◆ TEKS YANG DITAMPILKAN:
= = =

Gede Suanda Suarakan Perubahan dengan Karya ‘Rahajeng Tumpek Landep’

Gede Suanda a.k.a. Sayur merespon Hari Raya Tumpek Landep dengan karya lukis/Foto: ist
Seniman lukis Gede Suanda a.k.a. Sayur memiliki cara yang unik merespon Hari Raya Tumpek Landep. Pria lulusan Institut Seni Indonesia ini memaknai hari raya kasih sayang itu dengan membuat karya lukis ‘Rahajeng Tumpek Landep’.
Gede Suanda melukisan seorang pemangku yang sedang melakukan upacara terhadap benda sakral berupa keris dan mobil. Menariknya, ia melukis mobil bertumpuk tiga, seolah ingin menyuarakan lahan yang kini begitu sempit dan kemacetan Ubud yang parah akibat perkembangan pariwisata.
Dulu, di era tahun 1990, pasti kenal keindahan alam Ubud. Walaupun saat itu di Bali sudah ada industri pariwisata, beberapa tempat di Ubud masih asri, seperti Desa Junjungan. Sawah yang melintang begitu indah, menjadi salah satu daya tarik pariwisata untuk menikmati keindahan alam.
Udara pun masih segar. Para petani masih terlihat melakukan aktivitas pertanian dengan penuh suka cita. Ada yang menuntun ratusan bebek di sepanjang jalanan, ada yang membawa rumput untuk ternak.
Di beberapa gubuk sapi seniman ukir sedang membuat patung kayu, ada yang sedang melukis, serta anak kecil begitu gembira mencari belalang, belut dan capung. Alam yang asri membuat anak-anak desa bermain dengan permainan tradisional yang sederahana.
Namun, 10 tahun belakangan ini, Ubud nyaris tidak bisa menyelamatkan sawah dari gempuran pembangunan villa dan hotel, dampak dari jomplangnya hasil pertanian dan kebutuhan hidup. Namun apa daya, industri pariwisata berkembang begitu massif.
Sekarang ini sangat jarang kita melihat bentangan sawah yang begitu luas di daerah Ubud. Di beberapa bagian, sudah di bangun villa maupun hotel. Hanya ada beberapa petak sawah yang masih ada aktivitas pertaniannya.

Gede Suanda, begitu gelisah melihat fenomena ini. Sebagai seniman yang terlahir di kawasan agraris di Desa Jungjungan, ia mengabadikan fenomena ini mulai karya seni lukis. Tentu pembaca tidak asing lagi dengan sosok seniman ini.

= = =

◆ DAFTAR PERTANYAAN:
#1 Menurut teks tentang lukisan Gede Suanda, dari institut mana seniman itu lulus?
#2 Salin kata demi kata bagian teks tentang lukisan Gede Suanda, antara "Sekarang ini sangat" dan "ada aktivitas pertaniannya.", termasuk keduanya.
Jadikan teks di atas satu-satunya acuan.

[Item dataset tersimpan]

= = =

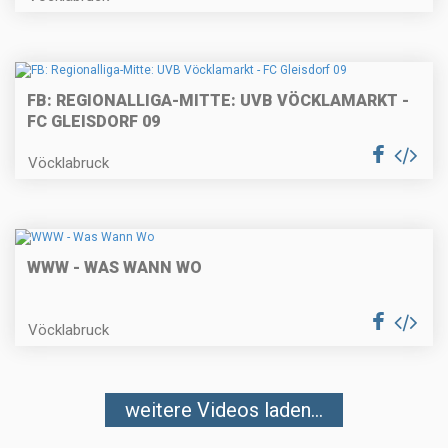
FB: REGIONALLIGA-MITTE: UVB VÖCKLAMARKT -
FC GLEISDORF 09
Vöcklabruck
WWW - WAS WANN WO
Vöcklabruck
weitere Videos laden...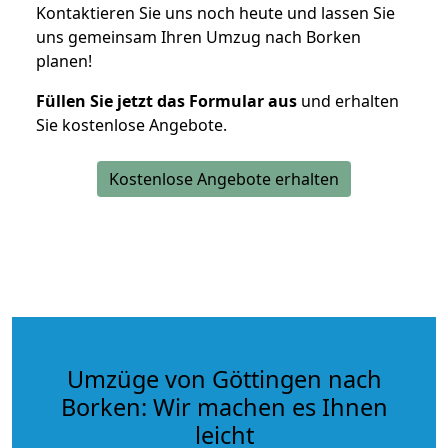
Kontaktieren Sie uns noch heute und lassen Sie
uns gemeinsam Ihren Umzug nach Borken
planen!
Füllen Sie jetzt das Formular aus
und erhalten
Sie kostenlose Angebote.
Kostenlose Angebote erhalten
Umzüge von Göttingen nach
Borken: Wir machen es Ihnen
leicht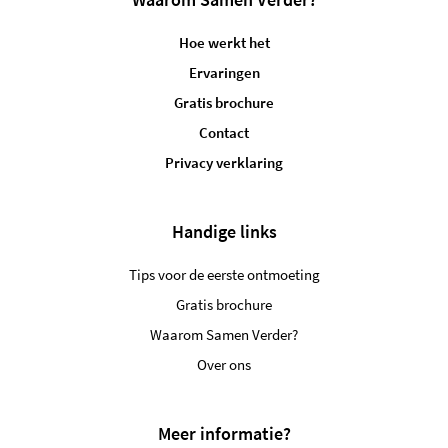
Hoe werkt het
Ervaringen
Gratis brochure
Contact
Privacy verklaring
Handige links
Tips voor de eerste ontmoeting
Gratis brochure
Waarom Samen Verder?
Over ons
Meer informatie?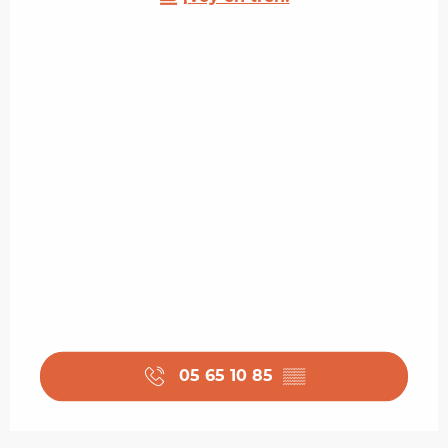
05 65 10 85
▒▒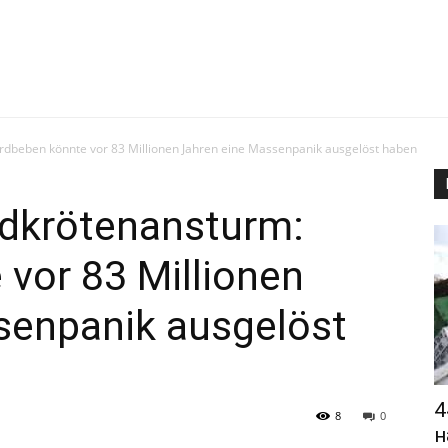
Erdbeben könnte vor 83 Millionen Jahren eine Massenpanik ausgelöst haben
ildkrötenansturm:
vor 83 Millionen
senpanik ausgelöst
4
8
0
н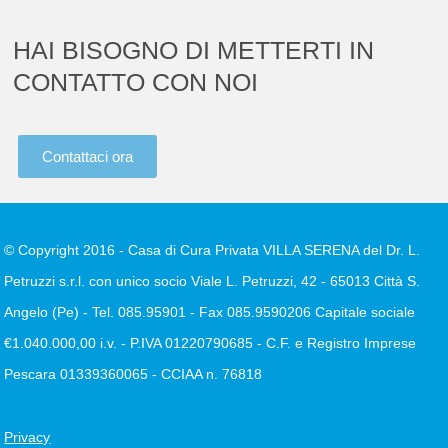
HAI BISOGNO DI METTERTI IN
CONTATTO CON NOI
Contattaci ora
© Copyright 2016 - Casa di Cura Privata VILLA SERENA del Dr. L.
Petruzzi s.r.l. con unico socio Viale L. Petruzzi, 42 - 65013 Città S.
Angelo (Pe) - Tel. 085.95901 - Fax 085.9590206 Capitale sociale
€1.040.000,00 i.v. - P.IVA 01220790685 - C.F. e Registro Imprese
Pescara 01339360065 - CCIAA n. 76818
Privacy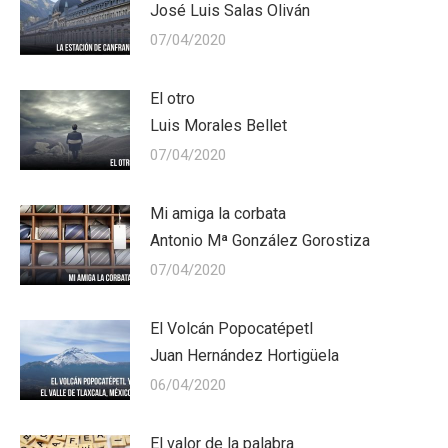
José Luis Salas Oliván
07/04/2020
El otro
Luis Morales Bellet
07/04/2020
Mi amiga la corbata
Antonio Mª González Gorostiza
07/04/2020
El Volcán Popocatépetl
Juan Hernández Hortigüela
06/04/2020
El valor de la palabra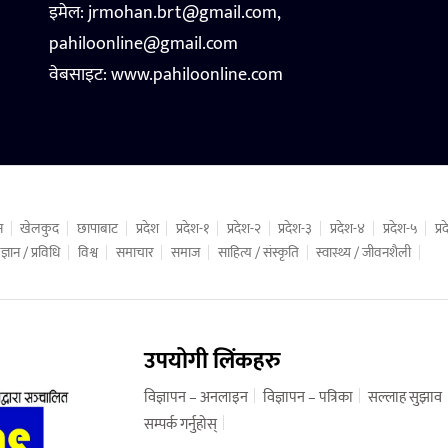
इमेल: jrmohan.brt@gmail.com,
pahiloonline@gmail.com
वेबसाइट:
www.pahiloonline.com
न
खेलकुद
छापाबाट
प्रदेश
प्रदेश-१
प्रदेश-२
प्रदेश-३
प्रदेश-४
प्रदेश-५
प्
ज्ञान / प्रविधि
विश्व
समाचार
समाज
साहित्य / संस्कृति
स्वास्थ्य / जीवनशैली
उपयोगी लिंकहरु
विज्ञापन – अनलाइन
विज्ञापन – पत्रिका
सल्लाह सुझाव
सम्पर्क गर्नुहोस्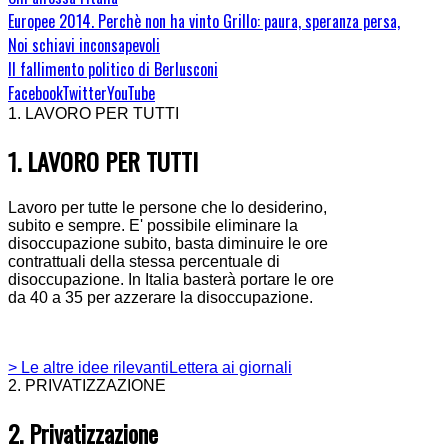
Europee 2014. Perchè non ha vinto Grillo: paura, speranza persa,
Noi schiavi inconsapevoli
Il fallimento politico di Berlusconi
Facebook
Twitter
YouTube
1. LAVORO PER TUTTI
1. LAVORO PER TUTTI
Lavoro per tutte le persone che lo desiderino,
subito e sempre. E' possibile eliminare la
disoccupazione subito, basta diminuire le ore
contrattuali della stessa percentuale di
disoccupazione. In Italia basterà portare le ore
da 40 a 35 per azzerare la disoccupazione.
> Le altre idee rilevanti
Lettera ai giornali
2. PRIVATIZZAZIONE
2. Privatizzazione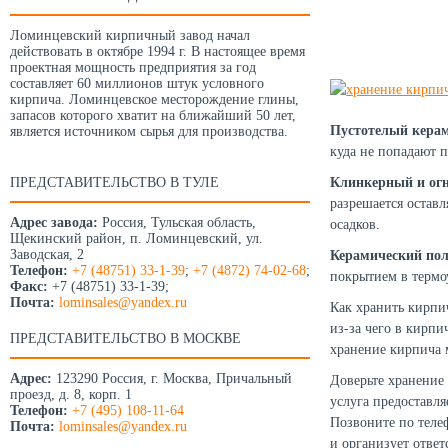
Ломинцевский кирпичный завод начал
действовать в октябре 1994 г. В настоящее время
проектная мощность предприятия за год
составляет 60 миллионов штук условного
кирпича. Ломинцевское месторождение глины,
запасов которого хватит на ближайший 50 лет,
Пустотелый кера
является источником сырья для производства.
куда не попадают п
ПРЕДСТАВИТЕЛЬСТВО В ТУЛЕ
Клинкерный и ог
разрешается оставл
Адрес завода:
Россия, Тульская область,
осадков.
Щекинский район, п. Ломинцевский, ул.
Заводская, 2
Керамический по
Телефон:
+7 (48751) 33-1-39
;
+7 (4872) 74-02-68
;
покрытием в термо
Факс:
+7 (48751) 33-1-39;
Почта:
lominsales@yandex.ru
Как хранить кирпич
из-за чего в кирпи
ПРЕДСТАВИТЕЛЬСТВО В МОСКВЕ
хранение кирпича 
Адрес:
123290 Россия, г. Москва, Причальный
Доверьте хранение
проезд, д. 8, корп. 1
услуга предоставля
Телефон:
+7 (495) 108-11-64
Позвоните по тел
Почта:
lominsales@yandex.ru
и организует ответ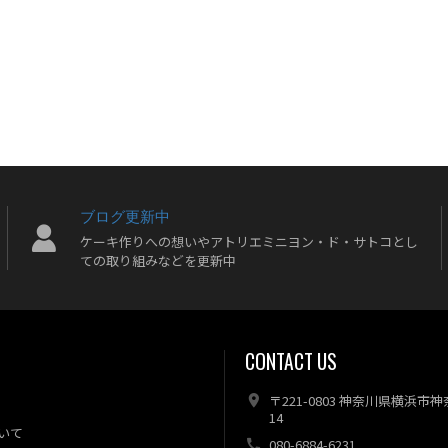
ブログ更新中
ケーキ作りへの想いやアトリエミニヨン・ド・サトコとし
ての取り組みなどを更新中
CONTACT US
〒221-0803 神奈川県横浜市
14
いて
080-6884-6231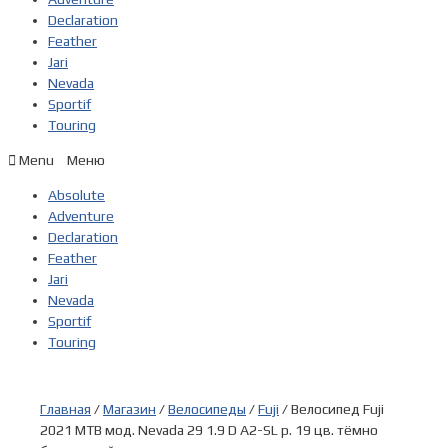
Declaration
Feather
Jari
Nevada
Sportif
Touring
Menu
Absolute
Adventure
Declaration
Feather
Jari
Nevada
Sportif
Touring
Главная
/
Магазин
/
Велосипеды
/
Fuji
/ Велосипед Fuji
2021 MTB мод. Nevada 29 1.9 D A2-SL р. 19 цв. тёмно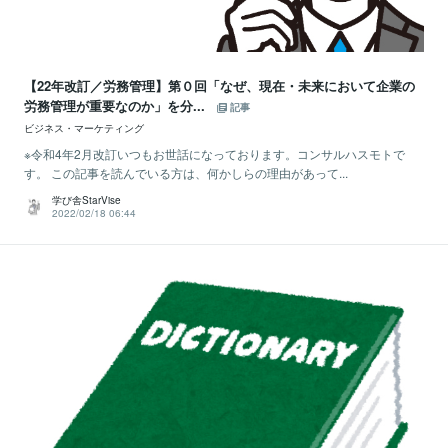
【22年改訂／労務管理】第０回「なぜ、現在・未来において企業の
労務管理が重要なのか」を分...
記事
ビジネス・マーケティング
※令和4年2月改訂いつもお世話になっております。コンサルハスモトで
す。 この記事を読んでいる方は、何かしらの理由があって...
学び舎StarVise
2022/02/18 06:44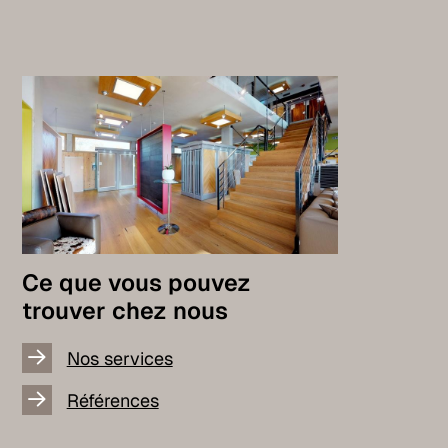
Ce que vous pouvez
trouver chez nous
Nos services
Références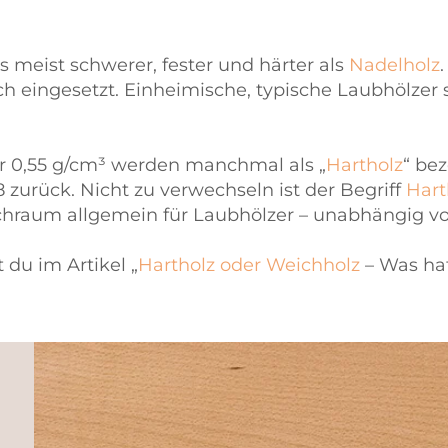
 meist schwerer, fester und härter als
Nadelholz
 eingesetzt. Einheimische, typische Laubhölzer 
 0,55 g/cm³ werden manchmal als „
Hartholz
“ bez
8 zurück. Nicht zu verwechseln ist der Begriff
Hart
hraum allgemein für Laubhölzer – unabhängig von
 du im Artikel „
Hartholz oder
Weichholz
– Was hat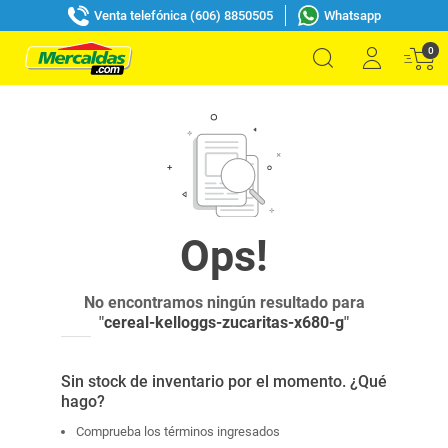
Venta telefónica (606) 8850505
Whatsapp
0
No encontramos ningún resultado para
"
cereal-kelloggs-zucaritas-x680-g
"
Sin stock de inventario por el momento. ¿Qué
hago?
Comprueba los términos ingresados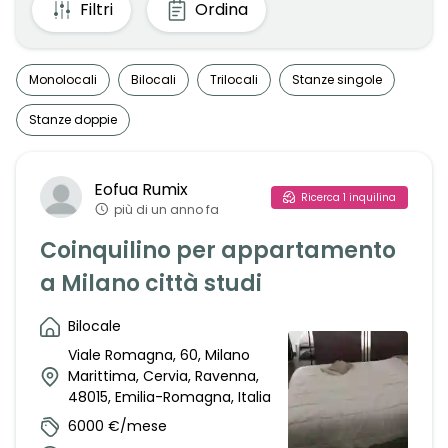
Filtri
Ordina
Monolocali
Bilocali
Trilocali
Stanze singole
Stanze doppie
Eofua
Rumix
Ricerca
1
inquilina
più di un anno fa
Coinquilino per appartamento
a Milano città studi
Bilocale
Viale Romagna, 60, Milano
Marittima, Cervia, Ravenna,
48015, Emilia-Romagna, Italia
6000 €/mese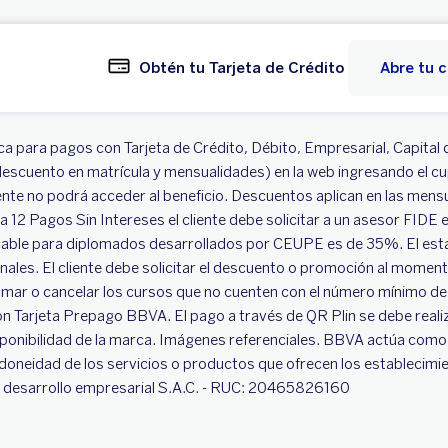
Obtén tu Tarjeta de Crédito
Abre tu 
a para pagos con Tarjeta de Crédito, Débito, Empresarial, Capital 
escuento en matrícula y mensualidades) en la web ingresando el cu
te no podrá acceder al beneficio. Descuentos aplican en las mensua
12 Pagos Sin Intereses el cliente debe solicitar a un asesor FIDE e
able para diplomados desarrollados por CEUPE es de 35%. El estab
nales. El cliente debe solicitar el descuento o promoción al momento
mar o cancelar los cursos que no cuenten con el número mínimo de i
n Tarjeta Prepago BBVA. El pago a través de QR Plin se debe reali
onibilidad de la marca. Imágenes referenciales. BBVA actúa como i
 idoneidad de los servicios o productos que ofrecen los establecimi
 y desarrollo empresarial S.A.C. - RUC: 20465826160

= = =

◆ DAFTAR JAWABAN:
#1 Institut Seni Indonesia.

#2
Sekarang ini sangat jarang kita melihat bentangan sawah yang begitu luas di daerah Ubud. Di beberapa bagian, sudah di bangun villa maupun hotel. Hanya ada beberapa petak sawah yang masih ada aktivitas pertaniannya.